Les partisans de Trump avaient choisi le 6 janvier – la date de la certification constitutionnelle du Collège électoral – des semaines à l’avance dès qu’il est devenu évident que les tribunaux n’annuleraient pas les résultats du vote.

L’article de CNN explique: «Le 21 décembre, Brooks, le membre du Congrès de l’Alabama, a écrit à Meadows et à d’autres dans un SMS collectif pour leur demander s’il devait s’adresser aux médias au sujet de la “formulation de nos stratégies du 6 janvier.”»

Le 26 décembre, l’ancien gouverneur du Texas, Rick Perry, a envoyé un texto à Meadows: «Mark, je prends juste des nouvelles alors que le compte à rebours continue. 11 jours avant le 06/01 et 25 jours avant l’investiture. Il faut agir!» Meadows répond: «Ça y est, je crois que j’ai compris».

Le 31 décembre 2020, Greene a écrit à Meadows: «Bonjour Mark, je suis ici à Washington. Nous devons nous organiser pour le 6», écrit Greene. «J’aimerais rencontrer Rudy Giuliani à nouveau. Nous n’avons pas eu l’occasion de lui parler longtemps. Et tous ceux qui peuvent nous aider. De nombreux membres se joignent à nous. Et nous devons présenter les meilleurs arguments [pour bloquer la certification électorale dans] chaque État».

Même après que les émeutiers soient venus bien près de capturer ou de tuer des membres du Congrès ou le vice-président Mike Pence, une partie des comploteurs a poursuivi ses efforts pour déployer l’armée. Le 17 janvier, Greene a écrit: «Dans nos discussions privées avec des membres [du Congrès] uniquement [républicains], plusieurs disent que la seule façon de sauver notre République est que Trump décrète la loi Marshall (sic).»

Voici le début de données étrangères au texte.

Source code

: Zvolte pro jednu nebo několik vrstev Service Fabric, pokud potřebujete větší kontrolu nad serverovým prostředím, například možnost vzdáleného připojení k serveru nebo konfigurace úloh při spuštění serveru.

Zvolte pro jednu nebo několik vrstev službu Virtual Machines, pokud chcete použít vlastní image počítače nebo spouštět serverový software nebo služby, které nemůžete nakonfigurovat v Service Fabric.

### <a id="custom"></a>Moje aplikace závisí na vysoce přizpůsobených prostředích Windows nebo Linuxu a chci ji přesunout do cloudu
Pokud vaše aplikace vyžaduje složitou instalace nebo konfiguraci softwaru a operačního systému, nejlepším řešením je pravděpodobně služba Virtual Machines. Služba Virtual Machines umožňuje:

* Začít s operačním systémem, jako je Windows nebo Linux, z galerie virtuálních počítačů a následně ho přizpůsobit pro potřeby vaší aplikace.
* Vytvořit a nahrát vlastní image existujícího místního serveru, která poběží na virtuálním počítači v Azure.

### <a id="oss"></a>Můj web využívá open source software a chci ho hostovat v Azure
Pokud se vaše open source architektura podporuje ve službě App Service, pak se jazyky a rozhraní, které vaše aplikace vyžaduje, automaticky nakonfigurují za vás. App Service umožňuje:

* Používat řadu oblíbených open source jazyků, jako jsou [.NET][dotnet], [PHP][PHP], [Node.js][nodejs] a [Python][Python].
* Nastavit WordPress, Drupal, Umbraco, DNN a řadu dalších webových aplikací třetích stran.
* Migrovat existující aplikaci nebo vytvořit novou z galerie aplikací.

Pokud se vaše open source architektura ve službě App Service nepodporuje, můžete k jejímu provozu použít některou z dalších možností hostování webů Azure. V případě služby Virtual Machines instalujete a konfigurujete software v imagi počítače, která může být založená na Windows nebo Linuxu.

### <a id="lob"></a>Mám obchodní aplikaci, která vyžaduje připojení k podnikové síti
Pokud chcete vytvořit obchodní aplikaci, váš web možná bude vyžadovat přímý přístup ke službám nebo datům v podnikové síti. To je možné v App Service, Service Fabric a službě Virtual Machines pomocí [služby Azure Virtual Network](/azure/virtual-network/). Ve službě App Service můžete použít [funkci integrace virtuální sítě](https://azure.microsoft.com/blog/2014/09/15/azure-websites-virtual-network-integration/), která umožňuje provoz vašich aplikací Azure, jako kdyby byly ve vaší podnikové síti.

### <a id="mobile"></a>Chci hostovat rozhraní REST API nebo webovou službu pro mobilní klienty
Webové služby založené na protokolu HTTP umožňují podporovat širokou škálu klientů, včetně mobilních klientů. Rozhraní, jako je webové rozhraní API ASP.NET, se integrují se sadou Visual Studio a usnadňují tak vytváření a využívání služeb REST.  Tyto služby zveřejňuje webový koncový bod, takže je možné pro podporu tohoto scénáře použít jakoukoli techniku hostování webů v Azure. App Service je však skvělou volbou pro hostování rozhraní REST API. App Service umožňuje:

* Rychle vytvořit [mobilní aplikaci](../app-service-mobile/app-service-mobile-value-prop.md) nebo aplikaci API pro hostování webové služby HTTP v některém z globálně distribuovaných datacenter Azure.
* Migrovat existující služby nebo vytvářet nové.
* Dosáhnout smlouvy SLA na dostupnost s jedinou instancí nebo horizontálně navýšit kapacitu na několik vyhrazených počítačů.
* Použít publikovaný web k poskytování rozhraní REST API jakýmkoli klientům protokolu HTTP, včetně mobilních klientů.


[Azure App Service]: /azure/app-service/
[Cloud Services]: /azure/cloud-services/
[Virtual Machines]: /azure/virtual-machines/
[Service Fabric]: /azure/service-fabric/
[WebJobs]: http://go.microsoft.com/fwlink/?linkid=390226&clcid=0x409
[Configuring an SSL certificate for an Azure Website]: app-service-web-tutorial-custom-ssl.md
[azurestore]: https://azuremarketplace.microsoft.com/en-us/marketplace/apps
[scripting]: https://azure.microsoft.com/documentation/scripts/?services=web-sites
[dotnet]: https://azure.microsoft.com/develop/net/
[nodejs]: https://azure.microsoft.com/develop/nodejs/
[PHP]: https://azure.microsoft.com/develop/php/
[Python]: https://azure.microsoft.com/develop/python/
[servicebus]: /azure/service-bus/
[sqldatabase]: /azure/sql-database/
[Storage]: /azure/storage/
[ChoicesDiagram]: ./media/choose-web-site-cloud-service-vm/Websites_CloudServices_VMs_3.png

La Commission spéciale de la Chambre des représentants dirigée par le Parti démocrate était en possession de ces SMS depuis des mois, mais elle les avait cachés au public jusqu’à présent. En dépit du contenu explosif et clairement criminel de ces messages, le ministère de la Justice de Biden a toujours refusé d’inculper Meadows pour outrage afin de le forcer à divulguer un autre millier de SMS sur lesquels Meadows prétend à tort que le privilège exécutif s’applique. Ces SMS sont probablement beaucoup plus dommageables et il est presque certain qu’ils comprennent de la correspondance avec Trump lui-même.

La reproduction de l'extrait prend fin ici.